Adjacent segment degeneration and symptomatic disease are a potential consequence of lumbar fusion surgery. The potential mechanisms of ASD development have been suggested to be increased biomechanical stress and motion at adjacent levels, particularly, the level superior to the fusion [19, 20]. There are several treatment options of ASD with extension of the fusion being a common solution [21, 22]. Previous studies have examined stand-alone lateral interbody fusions and compared them with open posterior decompression and fusion as well [15]. However, more recent case series have looked at the feasibility of using cortical bone trajectory screws to instrument the same level as the existing pedicle screw without the need for screw removal using navigation [23]. This is advantageous in situations where patients require an open decompression and are not candidates for stand-alone lateral interbody fusion.

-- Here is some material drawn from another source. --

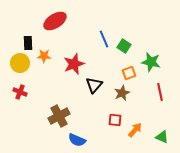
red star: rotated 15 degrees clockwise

Cortical bone trajectory screws were first described in the lumbar spine in 2009 by Santoni et al. [24]. The placement and trajectory of this screw maximize thread contact with high-density bone and can be used to achieve contact with four bony cortices [25]. They have been shown to have 30% increased uniaxial pullout strength as compared to traditional pedicle screws and given their juxtaposition to higher density bone and are even more desirable in cases of osteoporosis [24, 26] The advantage of using cortical bone trajectory screws in adjacent segment disease is the limited dissection needed to expose the start site for the screws as well as avoidance of removing existing hardware. Previous studies have been able to show success using CT-guided navigation to place cortical screws into pedicles with existing pedicle screws [23]. We present here, to our knowledge, the first described case of C-arm guided, unilateral cortical screw instrumentation for the treatment of ASD in cases where only one pedicle has enough room to allow for simultaneous placement of a pedicle and cortical screw. This allows for screw placement to be done in settings where intraoperative navigation is unavailable and also serves as proof of concept for unilateral instrumentation with cortical screws in the setting of adjacent segment disease. Further studies need to be done to address the biomechanics of this approach, and it should be used cautiously in patients with osteoporosis. Furthermore, prospective data with larger numbers of patients with patient reported questionnaires would be desirable to validate the outcome of these patients.

Data Availability

All references can be found on https://pubmed.ncbi.nlm.nih.gov/

Conflicts of Interest

The authors declare that they have no conflicts of interest.